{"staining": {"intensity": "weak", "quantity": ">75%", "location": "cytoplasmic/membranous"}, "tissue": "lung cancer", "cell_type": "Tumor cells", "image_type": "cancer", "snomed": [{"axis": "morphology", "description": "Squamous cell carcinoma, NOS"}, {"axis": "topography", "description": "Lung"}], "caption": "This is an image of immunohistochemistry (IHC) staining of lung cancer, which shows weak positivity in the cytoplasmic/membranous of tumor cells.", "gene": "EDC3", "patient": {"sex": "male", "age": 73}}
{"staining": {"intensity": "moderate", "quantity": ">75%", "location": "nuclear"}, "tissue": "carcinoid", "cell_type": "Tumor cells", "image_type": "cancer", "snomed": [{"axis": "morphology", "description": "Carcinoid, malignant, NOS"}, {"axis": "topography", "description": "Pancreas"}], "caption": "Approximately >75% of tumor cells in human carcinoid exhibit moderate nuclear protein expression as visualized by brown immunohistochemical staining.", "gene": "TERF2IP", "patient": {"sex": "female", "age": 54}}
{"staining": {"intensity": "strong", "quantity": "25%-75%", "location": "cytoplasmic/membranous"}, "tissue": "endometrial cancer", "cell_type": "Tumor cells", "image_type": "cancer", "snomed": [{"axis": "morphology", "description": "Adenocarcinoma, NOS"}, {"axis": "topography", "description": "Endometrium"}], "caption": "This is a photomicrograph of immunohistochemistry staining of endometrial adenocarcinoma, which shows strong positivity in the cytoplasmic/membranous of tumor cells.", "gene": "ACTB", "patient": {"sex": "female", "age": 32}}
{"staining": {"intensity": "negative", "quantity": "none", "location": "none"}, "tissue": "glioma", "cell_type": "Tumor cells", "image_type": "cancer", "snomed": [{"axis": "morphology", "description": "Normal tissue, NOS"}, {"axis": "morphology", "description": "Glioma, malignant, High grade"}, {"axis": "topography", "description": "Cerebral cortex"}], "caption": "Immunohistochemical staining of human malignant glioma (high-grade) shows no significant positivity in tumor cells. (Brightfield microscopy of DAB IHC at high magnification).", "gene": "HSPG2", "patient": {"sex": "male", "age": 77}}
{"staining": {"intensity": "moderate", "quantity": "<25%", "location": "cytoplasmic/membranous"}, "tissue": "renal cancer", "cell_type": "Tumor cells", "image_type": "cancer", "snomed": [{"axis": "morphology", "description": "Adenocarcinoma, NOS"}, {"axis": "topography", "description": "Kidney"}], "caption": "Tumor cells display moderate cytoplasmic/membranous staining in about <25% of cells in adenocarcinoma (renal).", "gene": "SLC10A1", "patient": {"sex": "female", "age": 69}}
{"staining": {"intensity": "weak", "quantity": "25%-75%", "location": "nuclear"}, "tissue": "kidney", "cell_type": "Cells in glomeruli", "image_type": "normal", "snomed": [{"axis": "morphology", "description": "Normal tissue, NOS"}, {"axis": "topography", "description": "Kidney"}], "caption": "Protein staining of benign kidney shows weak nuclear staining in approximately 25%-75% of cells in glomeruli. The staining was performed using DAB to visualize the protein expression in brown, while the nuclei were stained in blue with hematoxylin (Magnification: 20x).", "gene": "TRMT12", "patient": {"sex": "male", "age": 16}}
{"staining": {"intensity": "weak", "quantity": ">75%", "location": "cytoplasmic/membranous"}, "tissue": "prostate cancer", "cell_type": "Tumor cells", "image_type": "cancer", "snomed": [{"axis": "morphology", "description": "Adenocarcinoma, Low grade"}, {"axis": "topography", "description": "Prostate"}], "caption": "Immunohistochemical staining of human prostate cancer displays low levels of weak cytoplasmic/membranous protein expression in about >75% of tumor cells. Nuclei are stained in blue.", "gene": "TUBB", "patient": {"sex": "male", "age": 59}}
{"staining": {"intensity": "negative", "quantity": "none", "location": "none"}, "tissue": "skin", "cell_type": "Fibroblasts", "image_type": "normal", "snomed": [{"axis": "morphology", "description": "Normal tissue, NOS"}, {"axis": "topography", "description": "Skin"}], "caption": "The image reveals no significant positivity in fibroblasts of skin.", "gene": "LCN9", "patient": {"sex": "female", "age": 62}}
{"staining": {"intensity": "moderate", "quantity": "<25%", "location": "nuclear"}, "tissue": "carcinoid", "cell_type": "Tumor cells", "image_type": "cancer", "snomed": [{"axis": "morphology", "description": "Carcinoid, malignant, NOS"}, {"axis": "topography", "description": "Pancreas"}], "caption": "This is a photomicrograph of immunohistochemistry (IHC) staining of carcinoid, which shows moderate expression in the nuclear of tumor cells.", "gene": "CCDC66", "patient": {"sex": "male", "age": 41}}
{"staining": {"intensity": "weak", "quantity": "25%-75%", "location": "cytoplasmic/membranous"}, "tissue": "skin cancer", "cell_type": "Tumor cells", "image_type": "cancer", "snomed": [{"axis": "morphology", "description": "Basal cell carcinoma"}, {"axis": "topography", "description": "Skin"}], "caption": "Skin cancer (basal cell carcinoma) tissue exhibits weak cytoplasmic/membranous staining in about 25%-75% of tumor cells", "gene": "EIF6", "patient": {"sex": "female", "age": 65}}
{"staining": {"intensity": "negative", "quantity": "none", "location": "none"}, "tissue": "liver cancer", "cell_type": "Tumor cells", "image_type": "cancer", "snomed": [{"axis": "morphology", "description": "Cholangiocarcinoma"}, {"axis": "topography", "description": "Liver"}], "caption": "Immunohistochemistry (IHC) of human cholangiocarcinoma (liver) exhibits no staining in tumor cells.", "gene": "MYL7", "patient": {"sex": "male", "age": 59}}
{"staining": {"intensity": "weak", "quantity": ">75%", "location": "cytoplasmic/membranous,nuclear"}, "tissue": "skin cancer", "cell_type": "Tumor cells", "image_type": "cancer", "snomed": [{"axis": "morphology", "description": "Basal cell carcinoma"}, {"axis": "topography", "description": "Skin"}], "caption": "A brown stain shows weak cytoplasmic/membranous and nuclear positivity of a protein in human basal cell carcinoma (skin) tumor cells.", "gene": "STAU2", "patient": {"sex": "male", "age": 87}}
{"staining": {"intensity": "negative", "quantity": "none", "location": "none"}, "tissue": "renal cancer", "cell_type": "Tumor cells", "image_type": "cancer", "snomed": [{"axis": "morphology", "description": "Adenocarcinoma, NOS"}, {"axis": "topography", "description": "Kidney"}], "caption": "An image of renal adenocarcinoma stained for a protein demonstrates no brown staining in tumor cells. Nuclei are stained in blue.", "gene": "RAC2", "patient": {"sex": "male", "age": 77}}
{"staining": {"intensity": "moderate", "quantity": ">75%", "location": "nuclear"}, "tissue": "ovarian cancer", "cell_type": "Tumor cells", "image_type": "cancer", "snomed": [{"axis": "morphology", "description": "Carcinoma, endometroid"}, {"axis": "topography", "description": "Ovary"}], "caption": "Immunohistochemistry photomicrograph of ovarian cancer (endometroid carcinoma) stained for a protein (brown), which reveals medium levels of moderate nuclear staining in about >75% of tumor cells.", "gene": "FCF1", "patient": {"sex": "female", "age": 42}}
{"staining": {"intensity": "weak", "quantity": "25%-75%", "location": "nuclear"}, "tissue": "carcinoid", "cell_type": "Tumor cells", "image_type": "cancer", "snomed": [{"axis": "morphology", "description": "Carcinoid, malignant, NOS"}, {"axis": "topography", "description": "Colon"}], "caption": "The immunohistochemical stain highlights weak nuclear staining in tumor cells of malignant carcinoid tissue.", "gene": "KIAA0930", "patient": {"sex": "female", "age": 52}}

--------

:: What is required ::
Retype all of the material exactly as it stands above.

:: Solved exercise ::
{"staining": {"intensity": "weak", "quantity": ">75%", "location": "cytoplasmic/membranous"}, "tissue": "lung cancer", "cell_type": "Tumor cells", "image_type": "cancer", "snomed": [{"axis": "morphology", "description": "Squamous cell carcinoma, NOS"}, {"axis": "topography", "description": "Lung"}], "caption": "This is an image of immunohistochemistry (IHC) staining of lung cancer, which shows weak positivity in the cytoplasmic/membranous of tumor cells.", "gene": "EDC3", "patient": {"sex": "male", "age": 73}}
{"staining": {"intensity": "moderate", "quantity": ">75%", "location": "nuclear"}, "tissue": "carcinoid", "cell_type": "Tumor cells", "image_type": "cancer", "snomed": [{"axis": "morphology", "description": "Carcinoid, malignant, NOS"}, {"axis": "topography", "description": "Pancreas"}], "caption": "Approximately >75% of tumor cells in human carcinoid exhibit moderate nuclear protein expression as visualized by brown immunohistochemical staining.", "gene": "TERF2IP", "patient": {"sex": "female", "age": 54}}
{"staining": {"intensity": "strong", "quantity": "25%-75%", "location": "cytoplasmic/membranous"}, "tissue": "endometrial cancer", "cell_type": "Tumor cells", "image_type": "cancer", "snomed": [{"axis": "morphology", "description": "Adenocarcinoma, NOS"}, {"axis": "topography", "description": "Endometrium"}], "caption": "This is a photomicrograph of immunohistochemistry staining of endometrial adenocarcinoma, which shows strong positivity in the cytoplasmic/membranous of tumor cells.", "gene": "ACTB", "patient": {"sex": "female", "age": 32}}
{"staining": {"intensity": "negative", "quantity": "none", "location": "none"}, "tissue": "glioma", "cell_type": "Tumor cells", "image_type": "cancer", "snomed": [{"axis": "morphology", "description": "Normal tissue, NOS"}, {"axis": "morphology", "description": "Glioma, malignant, High grade"}, {"axis": "topography", "description": "Cerebral cortex"}], "caption": "Immunohistochemical staining of human malignant glioma (high-grade) shows no significant positivity in tumor cells. (Brightfield microscopy of DAB IHC at high magnification).", "gene": "HSPG2", "patient": {"sex": "male", "age": 77}}
{"staining": {"intensity": "moderate", "quantity": "<25%", "location": "cytoplasmic/membranous"}, "tissue": "renal cancer", "cell_type": "Tumor cells", "image_type": "cancer", "snomed": [{"axis": "morphology", "description": "Adenocarcinoma, NOS"}, {"axis": "topography", "description": "Kidney"}], "caption": "Tumor cells display moderate cytoplasmic/membranous staining in about <25% of cells in adenocarcinoma (renal).", "gene": "SLC10A1", "patient": {"sex": "female", "age": 69}}
{"staining": {"intensity": "weak", "quantity": "25%-75%", "location": "nuclear"}, "tissue": "kidney", "cell_type": "Cells in glomeruli", "image_type": "normal", "snomed": [{"axis": "morphology", "description": "Normal tissue, NOS"}, {"axis": "topography", "description": "Kidney"}], "caption": "Protein staining of benign kidney shows weak nuclear staining in approximately 25%-75% of cells in glomeruli. The staining was performed using DAB to visualize the protein expression in brown, while the nuclei were stained in blue with hematoxylin (Magnification: 20x).", "gene": "TRMT12", "patient": {"sex": "male", "age": 16}}
{"staining": {"intensity": "weak", "quantity": ">75%", "location": "cytoplasmic/membranous"}, "tissue": "prostate cancer", "cell_type": "Tumor cells", "image_type": "cancer", "snomed": [{"axis": "morphology", "description": "Adenocarcinoma, Low grade"}, {"axis": "topography", "description": "Prostate"}], "caption": "Immunohistochemical staining of human prostate cancer displays low levels of weak cytoplasmic/membranous protein expression in about >75% of tumor cells. Nuclei are stained in blue.", "gene": "TUBB", "patient": {"sex": "male", "age": 59}}
{"staining": {"intensity": "negative", "quantity": "none", "location": "none"}, "tissue": "skin", "cell_type": "Fibroblasts", "image_type": "normal", "snomed": [{"axis": "morphology", "description": "Normal tissue, NOS"}, {"axis": "topography", "description": "Skin"}], "caption": "The image reveals no significant positivity in fibroblasts of skin.", "gene": "LCN9", "patient": {"sex": "female", "age": 62}}
{"staining": {"intensity": "moderate", "quantity": "<25%", "location": "nuclear"}, "tissue": "carcinoid", "cell_type": "Tumor cells", "image_type": "cancer", "snomed": [{"axis": "morphology", "description": "Carcinoid, malignant, NOS"}, {"axis": "topography", "description": "Pancreas"}], "caption": "This is a photomicrograph of immunohistochemistry (IHC) staining of carcinoid, which shows moderate expression in the nuclear of tumor cells.", "gene": "CCDC66", "patient": {"sex": "male", "age": 41}}
{"staining": {"intensity": "weak", "quantity": "25%-75%", "location": "cytoplasmic/membranous"}, "tissue": "skin cancer", "cell_type": "Tumor cells", "image_type": "cancer", "snomed": [{"axis": "morphology", "description": "Basal cell carcinoma"}, {"axis": "topography", "description": "Skin"}], "caption": "Skin cancer (basal cell carcinoma) tissue exhibits weak cytoplasmic/membranous staining in about 25%-75% of tumor cells", "gene": "EIF6", "patient": {"sex": "female", "age": 65}}
{"staining": {"intensity": "negative", "quantity": "none", "location": "none"}, "tissue": "liver cancer", "cell_type": "Tumor cells", "image_type": "cancer", "snomed": [{"axis": "morphology", "description": "Cholangiocarcinoma"}, {"axis": "topography", "description": "Liver"}], "caption": "Immunohistochemistry (IHC) of human cholangiocarcinoma (liver) exhibits no staining in tumor cells.", "gene": "MYL7", "patient": {"sex": "male", "age": 59}}
{"staining": {"intensity": "weak", "quantity": ">75%", "location": "cytoplasmic/membranous,nuclear"}, "tissue": "skin cancer", "cell_type": "Tumor cells", "image_type": "cancer", "snomed": [{"axis": "morphology", "description": "Basal cell carcinoma"}, {"axis": "topography", "description": "Skin"}], "caption": "A brown stain shows weak cytoplasmic/membranous and nuclear positivity of a protein in human basal cell carcinoma (skin) tumor cells.", "gene": "STAU2", "patient": {"sex": "male", "age": 87}}
{"staining": {"intensity": "negative", "quantity": "none", "location": "none"}, "tissue": "renal cancer", "cell_type": "Tumor cells", "image_type": "cancer", "snomed": [{"axis": "morphology", "description": "Adenocarcinoma, NOS"}, {"axis": "topography", "description": "Kidney"}], "caption": "An image of renal adenocarcinoma stained for a protein demonstrates no brown staining in tumor cells. Nuclei are stained in blue.", "gene": "RAC2", "patient": {"sex": "male", "age": 77}}
{"staining": {"intensity": "moderate", "quantity": ">75%", "location": "nuclear"}, "tissue": "ovarian cancer", "cell_type": "Tumor cells", "image_type": "cancer", "snomed": [{"axis": "morphology", "description": "Carcinoma, endometroid"}, {"axis": "topography", "description": "Ovary"}], "caption": "Immunohistochemistry photomicrograph of ovarian cancer (endometroid carcinoma) stained for a protein (brown), which reveals medium levels of moderate nuclear staining in about >75% of tumor cells.", "gene": "FCF1", "patient": {"sex": "female", "age": 42}}
{"staining": {"intensity": "weak", "quantity": "25%-75%", "location": "nuclear"}, "tissue": "carcinoid", "cell_type": "Tumor cells", "image_type": "cancer", "snomed": [{"axis": "morphology", "description": "Carcinoid, malignant, NOS"}, {"axis": "topography", "description": "Colon"}], "caption": "The immunohistochemical stain highlights weak nuclear staining in tumor cells of malignant carcinoid tissue.", "gene": "KIAA0930", "patient": {"sex": "female", "age": 52}}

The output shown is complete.